The used space on this folder, will depend strictly on the settings you have for track_*
variables (See 27.2.1. Statistics Collection Configuration ). It is not necessary a huge amount of space, although is very write intensive as it holds the counters per global and database basis (counters over database per table/index/functions). So this also means that is more related to the amount of databases and tables+indexes (as pgstat_write_statsfiles
at postmaster/pgstat.c iterates, writing the PgStat_StatDBEntry) than the amount of data.
You don't want to have it smaller(as a crash will happen), so you may want to start with a value over the 256MB.
Update:
Per configuration, it won't let you set pg_stat_ramdisk_size
higher than 1GB.
Update 2:
PGSTAT_FILE_FORMAT_ID 1 byte
PgStat_StatTabEntry = 164 bytes
PgStat_StatFuncEntry = 28 bytes
closingChar = 'E'
describers is a char (T or F in this case)
First of all, as it'll explained later, not all the tables, indexes and functions are written on the db statsfile. Basically, a basic formula will be _SizeOfDBStatFile = PGSTAT_FILE_FORMAT_ID + describers + (tableCount * PgStat_StatTabEntry) + (funcCount * PgStat_StatFuncEntry) + closingChar_.
A select count(*) * 164 "size in bytes" from pg_class where relkind IN ('r','i','S')
will give you the estimate for the tables if all of them were flushed on the file. Also, you need to do the same within pg_proc
, but instead the factor will be 28 bytes.
This file is one per database.
PgStat_StatDBEntry = 180 bytes
PgStat_GlobalStats = 92 bytes
PgStat_ArchiverStats = 114 bytes
describer is a char (D)
The global statfile is smaller, and contains only the global stats and the counters across databases.

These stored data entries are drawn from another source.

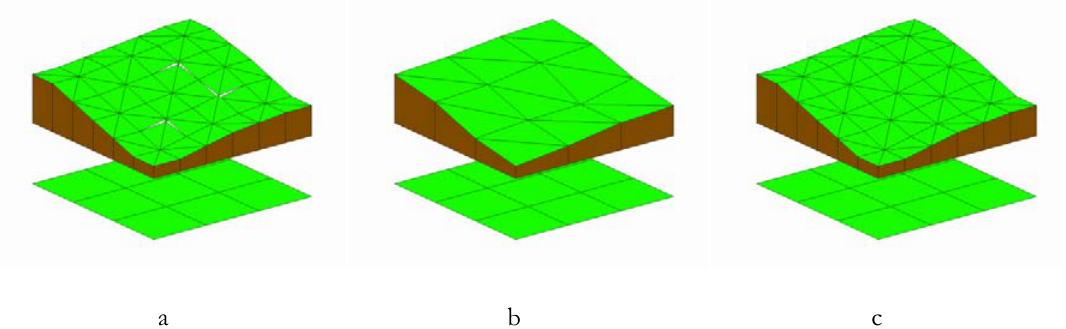
Figure 2. Polyhedral approximations of the original terrain.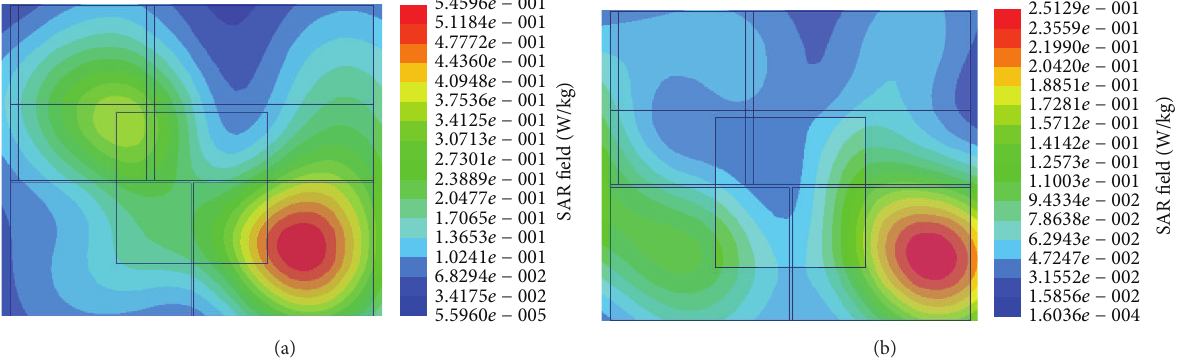
Figure 14: Simulated average SAR distributions of the proposed antenna when placed on the human equivalent phantom (input power: 65 mW): (a) 5.18 GHz and (b) 5.77 GHz.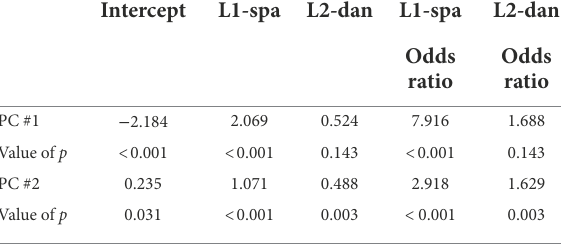
TABLE 6a Multinomial logistic regressions with PC #3 as baseline (L1-Danish baseline).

Should be something close to _PGSTAT_FILE_FORMAT_ID +describer + PgStat_GlobalStats + PgStat_ArchiverStats + (PgStat_StatDBEntry + describer) * numDatabases_.
So, as you can see, the limitation imposed by AWS in regarding is way above the amount of data held on this directory in most of the databases that can run inside RDS expectations.